WC – das stille Örtchen


WC ist die Abkürzung für „water closet“. Wir können aber es aber auch Toilette, Klo oder Klosett nennen. Als es noch keine Toiletten in den Häusern gab, benutzte man den sogenannten Donnerbalken. Zum Glück sind diese Zeiten vorbei und wir dürfen uns mit ein bisschen mehr Luxus, auch für das, worüber man ungern spricht, umgeben.

Bei den WC´s unterscheiden wir den Tief- und Flachspüler. Bei dem Tiefspüler handelt es sich um ein Sitzklo, indem die Ausscheidungen direkt in das Wassers des Siffons fallen. Beim Flachspüler nicht. Bei diesen verschwinden Ausscheidungen erst, wenn die Spülung benutzt wird. Nachteilig bei Tiefspülern ist, dass das Wasser hochspritzen kann, beim Flachspüler ist dagegen die Geruchsentwicklung nachteilig.

Eine andere Form ist die Stehtoilette, die wir hierzulande eher selten in privaten Haushalten finden werden. In islamischen Ländern, Südeuropa und Asien sind Stehtoiletten weit verbreitet. So mancher wird bei einem Urlaub in Frankreich schon damit in Kontakt gekommen sein. Bei einer Stehtoilette handelt es sich um ein rundes Loch im Boden und seitlich angebrachten Fußstützen. Vorteil dieser Toiletten ist, dass kein Körperkontakt zu einer Toilettenbrille besteht und man bei öffentlichen Toiletten keine Ansteckung mit diversen Krankheitserregern befürchten muss.

Weitere Varianten sind das Stand- oder Hänge-WC. Letzteres wird mittels eines vorgefertigter Wandhalterung direkt an die Wand montiert, während das Stand-WC auf dem Boden steht und mit diesem verschraubt wird.

Komposttoilette

Dort, wo kein Wasseranschluss und keine Kanalisation zu finden ist, beispielsweise in Kleingärten, auf Garten- und Waldgrundstücken oder auf einem Campingplatz, kann man sich mit einer Komposttoilette behelfen.

Chemische Toiletten

Statt einer Komposttoilette sind auch chemische Toiletten geeignet, wenn keine Kanalisation vorhanden ist. Diese werden auch gern in Campingwagen und Wohnmobilen genutzt.
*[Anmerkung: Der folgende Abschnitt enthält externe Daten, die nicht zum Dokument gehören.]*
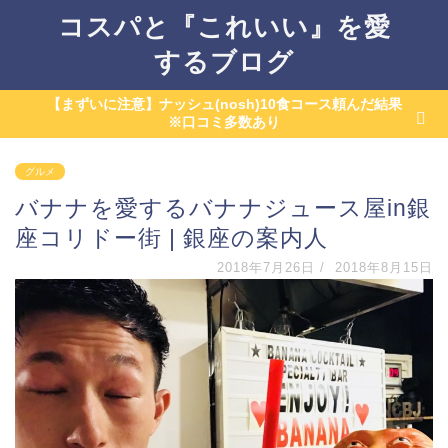
コスパと『これいい』を愛
するブログ
【まずいに注意】ナッシュ(nosh)10食コース頼んだ結果
※口コミ多数あり
グルメ
バナナを愛するバナナジュース屋in銀
座コリドー街 | 銀座の案内人
2018年7月26日
/
2018年8月15日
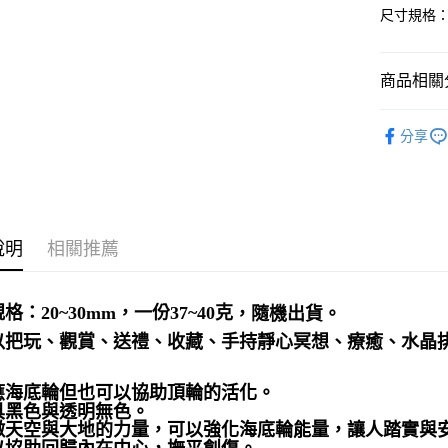
尺寸規格：
運送方式
全家取貨
商品相關分
每筆NT$8
7-11取貨
礦石｜🌑
分享
金運石 Hyp
每筆NT$8
❄晶系❄
賣家宅配
每筆NT$8
說明
相關推薦
郵局幫你
每筆NT$8
格：20~30mm，一份37~40克
付款後門
，隨機出貨。
免運費
以把玩、觀賞、送禮、收藏、手持靜心冥想、療癒、水晶
應海底輪但也可以協助頂輪的活化。
具黑色與透明無色。
徵天空與大地的力量，可以強化海底輪能量，讓人踏實與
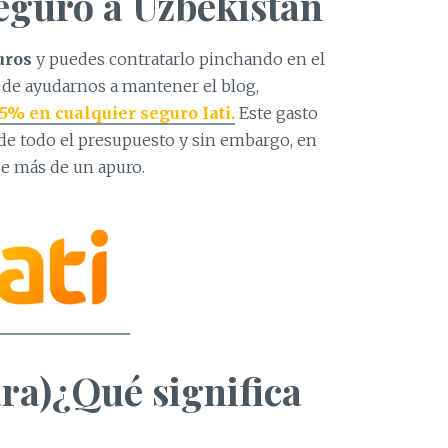
seguro a Uzbekistán
uros
y puedes contratarlo pinchando en el
 de ayudarnos a mantener el blog,
5% en cualquier seguro Iati.
Este gasto
e todo el presupuesto y sin embargo, en
de más de un apuro.
ra)¿Qué significa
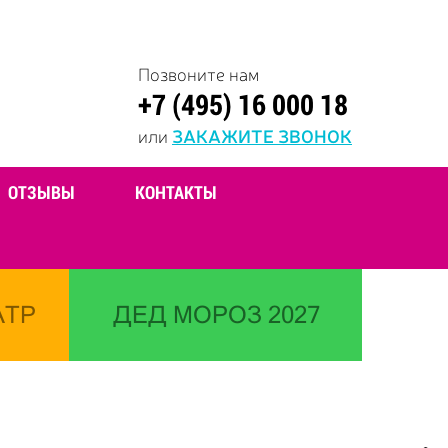
Позвоните нам
+7 (495) 16 000 18
или
ЗАКАЖИТЕ ЗВОНОК
ОТЗЫВЫ
КОНТАКТЫ
АТР
ДЕД МОРОЗ 2027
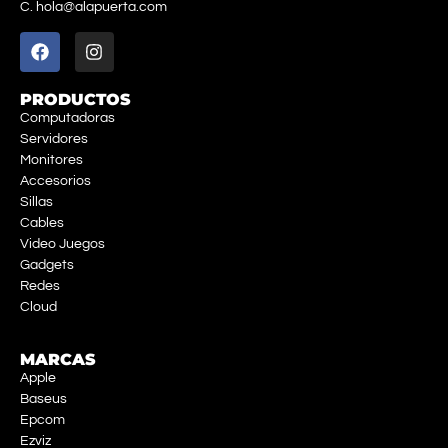
C. hola@alapuerta.com
PRODUCTOS
Computadoras
Servidores
Monitores
Accesorios
Sillas
Cables
Video Juegos
Gadgets
Redes
Cloud
MARCAS
Apple
Baseus
Epcom
Ezviz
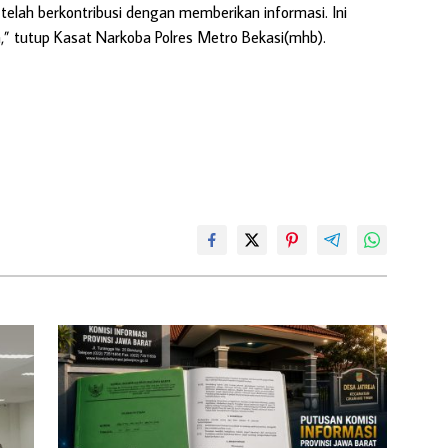
telah berkontribusi dengan memberikan informasi. Ini
” tutup Kasat Narkoba Polres Metro Bekasi(mhb).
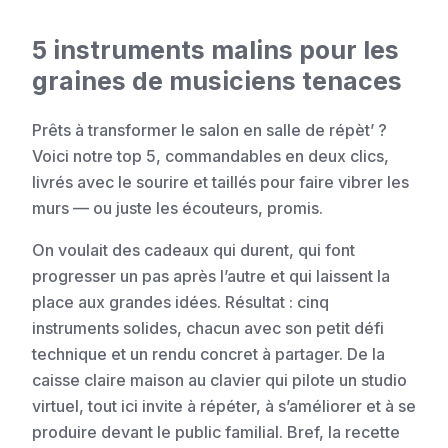
5 instruments malins pour les
graines de musiciens tenaces
Prêts à transformer le salon en salle de répèt’ ?
Voici notre top 5, commandables en deux clics,
livrés avec le sourire et taillés pour faire vibrer les
murs — ou juste les écouteurs, promis.
On voulait des cadeaux qui durent, qui font
progresser un pas après l’autre et qui laissent la
place aux grandes idées. Résultat : cinq
instruments solides, chacun avec son petit défi
technique et un rendu concret à partager. De la
caisse claire maison au clavier qui pilote un studio
virtuel, tout ici invite à répéter, à s’améliorer et à se
produire devant le public familial. Bref, la recette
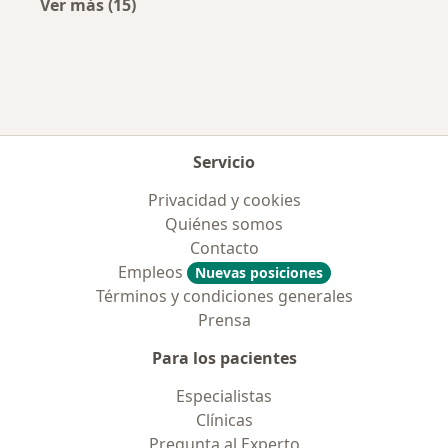
Ver más (15)
Más en esta categoría: Aseguradoras más po
Servicio
Privacidad y cookies
Quiénes somos
Contacto
Empleos
Nuevas posiciones
Términos y condiciones generales
Prensa
Para los pacientes
Especialistas
Clínicas
Pregunta al Experto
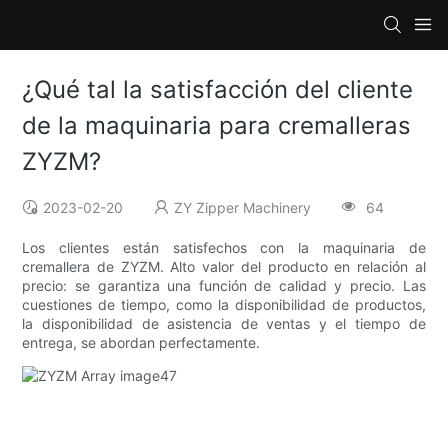
¿Qué tal la satisfacción del cliente
de la maquinaria para cremalleras
ZYZM?
2023-02-20
ZY Zipper Machinery
64
Los clientes están satisfechos con la maquinaria de
cremallera de ZYZM. Alto valor del producto en relación al
precio: se garantiza una función de calidad y precio. Las
cuestiones de tiempo, como la disponibilidad de productos,
la disponibilidad de asistencia de ventas y el tiempo de
entrega, se abordan perfectamente.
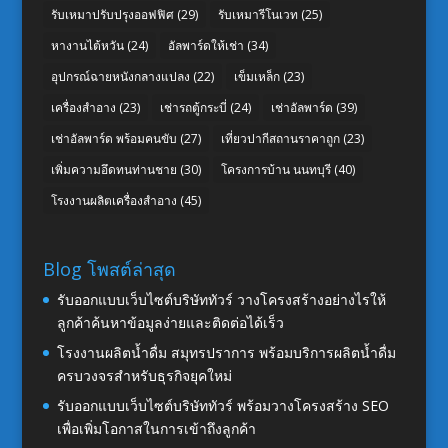
รับเหมาปรับปรุงออฟฟิศ
(29)
รับเหมารีโนเวท
(25)
หางานไต้หวัน
(24)
อัลพาร์ดให้เช่า
(34)
อุปกรณ์ฉายหนังกลางแปลง
(22)
เข็มเหล็ก
(23)
เครื่องสำอาง
(23)
เช่ารถตู้กระบี่
(24)
เช่าอัลพาร์ด
(39)
เช่าอัลพาร์ด พร้อมคนขับ
(27)
เที่ยวปากีสถานราคาถูก
(23)
เพิ่มความอึดทนท่านชาย
(30)
โครงการบ้าน นนทบุรี
(40)
โรงงานผลิตเครื่องสำอาง
(45)
Blog โพสต์ล่าสุด
รับออกแบบเว็บไซต์บริษัททัวร์ วางโครงสร้างอย่างไรให้
ลูกค้าค้นหาข้อมูลง่ายและติดต่อได้เร็ว
โรงงานผลิตน้ำดื่ม สมุทรปราการ พร้อมบริการผลิตน้ำดื่ม
ครบวงจรสำหรับธุรกิจยุคใหม่
รับออกแบบเว็บไซต์บริษัททัวร์ พร้อมวางโครงสร้าง SEO
เพื่อเพิ่มโอกาสในการเข้าถึงลูกค้า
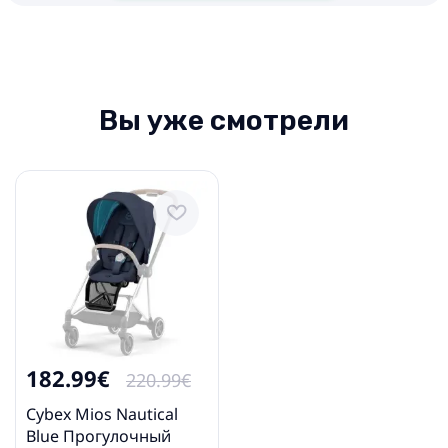
Вы уже смотрели
182.99€
220.99€
Cybex Mios Nautical
Blue Прогулочный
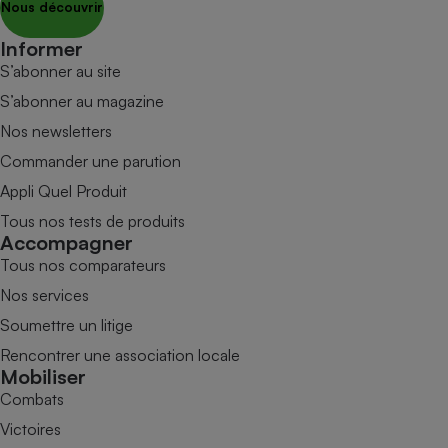
Nous découvrir
Informer
S’abonner au site
S’abonner au magazine
Nos newsletters
Commander une parution
Appli Quel Produit
Tous nos tests de produits
Accompagner
Tous nos comparateurs
Nos services
Soumettre un litige
Rencontrer une association locale
Mobiliser
Combats
Victoires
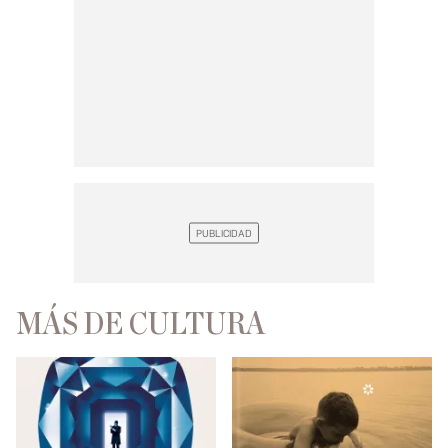
MÁS DE CULTURA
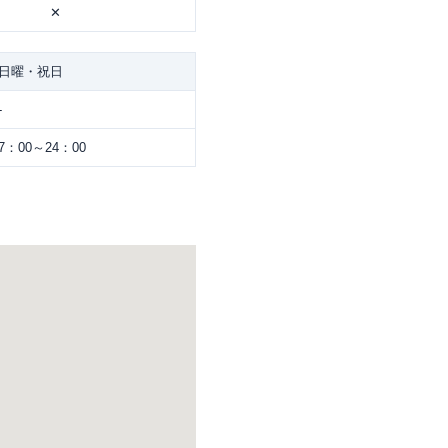
✕
日曜・祝日
-
7：00～24：00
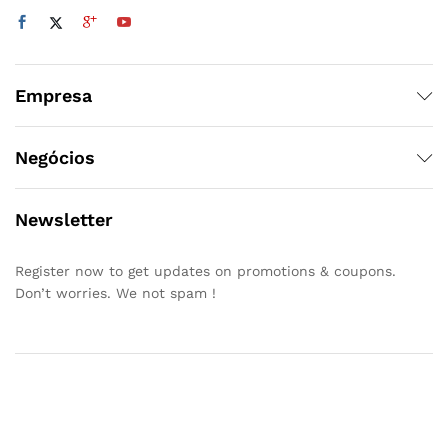
Empresa
Negócios
Newsletter
Register now to get updates on promotions & coupons.
Don’t worries. We not spam !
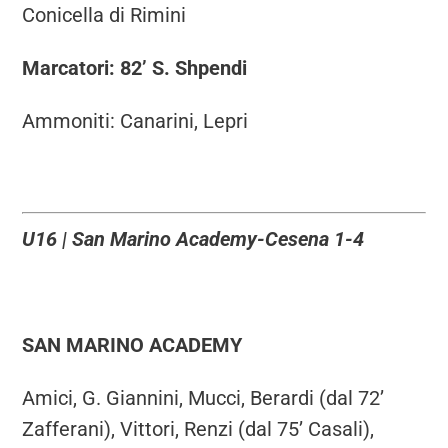
Conicella di Rimini
Marcatori: 82’ S. Shpendi
Ammoniti: Canarini, Lepri
U16 | San Marino Academy-Cesena 1-4
SAN MARINO ACADEMY
Amici, G. Giannini, Mucci, Berardi (dal 72’
Zafferani), Vittori, Renzi (dal 75’ Casali),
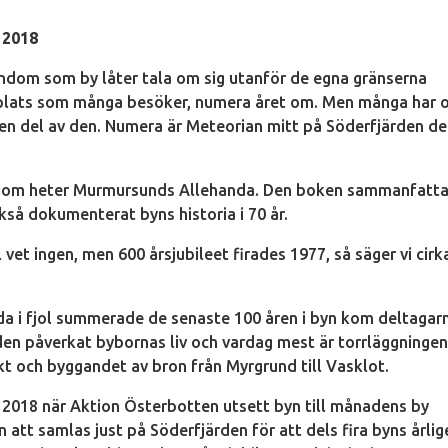
 2018
ndom som by låter tala om sig utanför de egna gränserna
 plats som många besöker, numera året om. Men många har 
 en del av den. Numera är Meteorian mitt på Söderfjärden d
ion som heter Murmursunds Allehanda. Den boken sammanfatta
kså dokumenterat byns historia i 70 år.
et ingen, men 600 årsjubileet firades 1977, så säger vi cirk
a i fjol summerade de senaste 100 åren i byn kom deltagar
iden påverkat bybornas liv och vardag mest är torrläggningen
kt och byggandet av bron från Myrgrund till Vasklot.
ni 2018 när Aktion Österbotten utsett byn till månadens by
att samlas just på Söderfjärden för att dels fira byns årlig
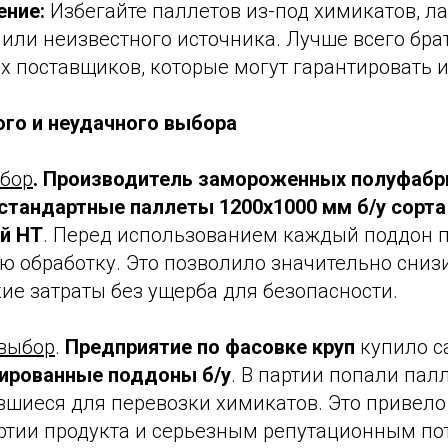
ние:
Избегайте паллетов из-под химикатов, л
или неизвестного источника. Лучше всего брат
 поставщиков, которые могут гарантировать и
го и неудачного выбора
бор
.
Производитель замороженных полуфабр
стандартные паллеты 1200x1000 мм б/у сорта 
й HT
. Перед использованием каждый поддон 
ю обработку. Это позволило значительно сниз
ие затраты без ущерба для безопасности.
выбор
.
Предприятие по фасовке круп
купило с
ированные поддоны б/у
. В партии попали пал
шиеся для перевозки химикатов. Это привело
ртии продукта и серьезным репутационным по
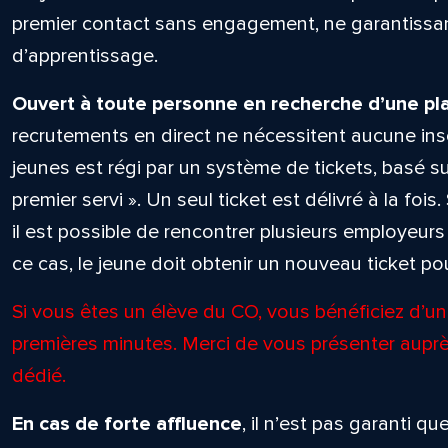
premier contact sans engagement, ne garantissant
d’apprentissage.
Ouvert à toute personne en recherche d’une pl
recrutements en direct ne nécessitent aucune ins
jeunes est régi par un système de tickets, basé sur
premier servi ». Un seul ticket est délivré à la fois.
il est possible de rencontrer plusieurs employeu
ce cas, le jeune doit obtenir un nouveau ticket p
Si vous êtes un élève du CO, vous bénéficiez d’un 
premières minutes. Merci de vous présenter auprè
dédié.
En cas de forte affluence
, il n’est pas garanti 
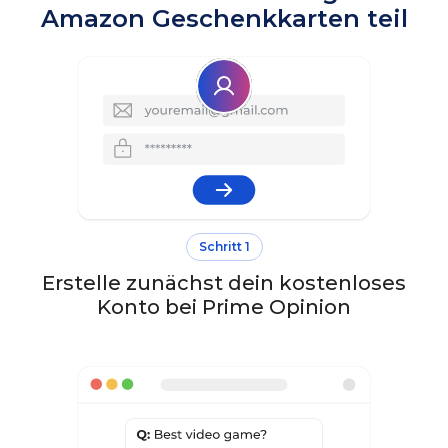
Amazon Geschenkkarten teil
Schritt 1
Erstelle zunächst dein kostenloses
Konto bei Prime Opinion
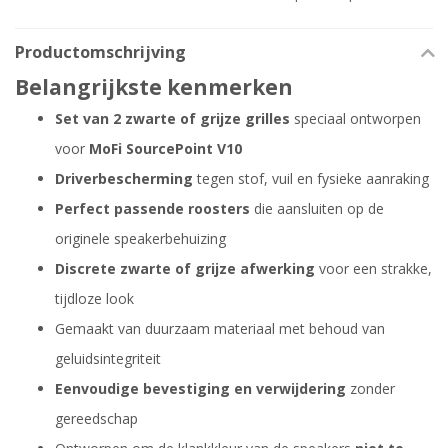
Productomschrijving
Belangrijkste kenmerken
Set van 2 zwarte of grijze grilles
speciaal ontworpen
voor
MoFi SourcePoint V10
Driverbescherming
tegen stof, vuil en fysieke aanraking
Perfect passende roosters
die aansluiten op de
originele speakerbehuizing
Discrete zwarte of grijze afwerking
voor een strakke,
tijdloze look
Gemaakt van duurzaam materiaal met behoud van
geluidsintegriteit
Eenvoudige bevestiging en verwijdering
zonder
gereedschap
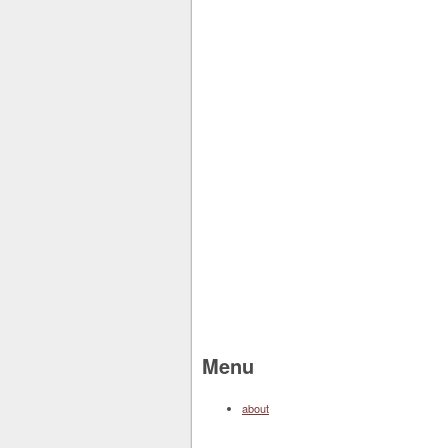
Menu
about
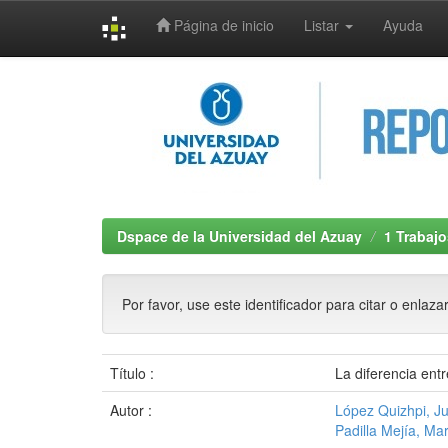
Página de inicio
Listar
Ayuda
Skip
navigation
Dspace de la Universidad del Azuay
1 Trabajo
Por favor, use este identificador para citar o enlaza
Título :
La diferencia entr
Autor :
López Quizhpi, J
Padilla Mejía, Mar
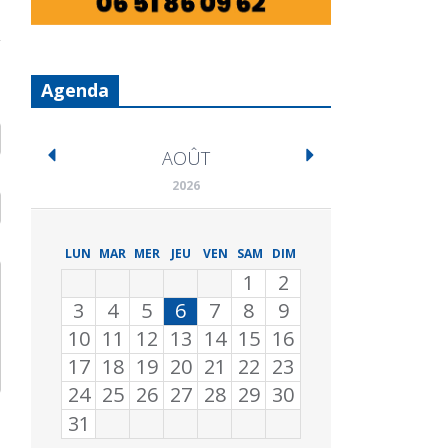
Agenda
AOÛT
2026
LUN
MAR
MER
JEU
VEN
SAM
DIM
1
2
3
4
5
6
7
8
9
10
11
12
13
14
15
16
17
18
19
20
21
22
23
24
25
26
27
28
29
30
31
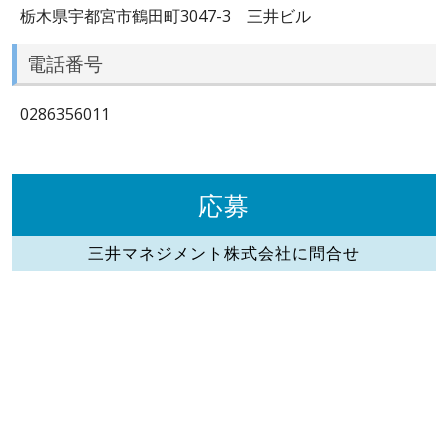
栃木県宇都宮市鶴田町3047-3 三井ビル
電話番号
0286356011
応募
三井マネジメント株式会社に問合せ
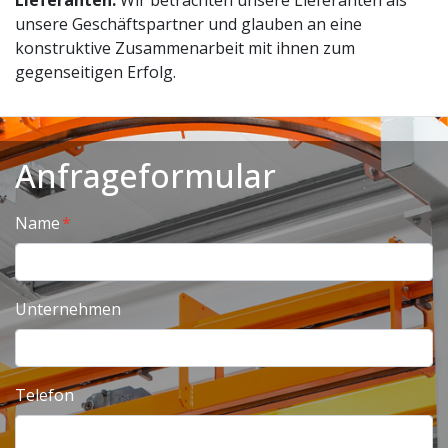
Lieferanten:
Wir betrachten unsere Lieferanten als
unsere Geschäftspartner und glauben an eine
konstruktive Zusammenarbeit mit ihnen zum
gegenseitigen Erfolg.
Anfrageformular
Name
Unternehmen
Telefon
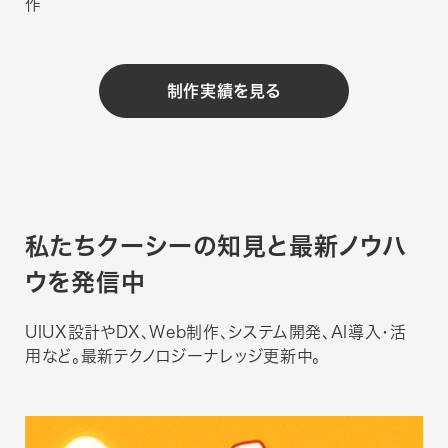
作
制作実績を見る
私たちクーシーの知見と
最新ノウハ
ウを発信中
UIUX設計やDX、Web制作、システム開発、AI導入・活
用など。最新テクノロジーナレッジ更新中。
Toiletten mit Sicker – oder Klärgrube

Im Innenbereich werden für diese Art ganz normale WC´s mit Wasserspülung genutzt. Jedoch verschwindet das Abwasser nicht in der Kanalisation, sondern in einer Sickergrube oder Klärgrube. Da die Exkremente, wie auch bei der Komposttoilette natürlich verrotten, dürfen hier keine schwer- oder unverrottbaren Dinge wie Damenbinden und feuchtes Toilettenpapier eingebracht werden. Geeignet ist dieses System vor allem bei der ökologischen Bauweise und dort, wo kein Anschluss an der Kanalisation besteht.

Urinal

Das Urinal findet auch in privaten Haushalten immer mehr Verbreitung. Man findet es jedoch vor allem in öffentlichen Toilettenhäusern. Sie sind speziell auf männliche Benutzer abgestimmt. In privaten Haushalten nutzen männliche Benutzer gelegentlich die herkömmliche Toilette im Stehen, was von Frauen nicht gern gesehen wird. Zur recht, denn macht man ein Experiment und schüttet aus entsprechender Höhe farbige Wasser in die Toilette, wird erst einmal sichtbar, wohin sich die Flüssigkeit überall verteilt. Damit der Haussegen wegen verschiedener Gewohnheiten nicht ständig schief hängt, wäre ein Urinal eine ideale Lösung.

Bidet

Das Bidet ist keine Toilette auch wenn die Ähnlichkeit gegeben ist. Es handelt sich dabei um ein Sitzwaschbecken, um sich nach dem Toilettengang im Genitalbereich zu reinigen. In großen modernen Bädern werden immer häufiger Bidets installiert. Viele Bäder sind jedoch so klein, dass darauf verzichtet wird.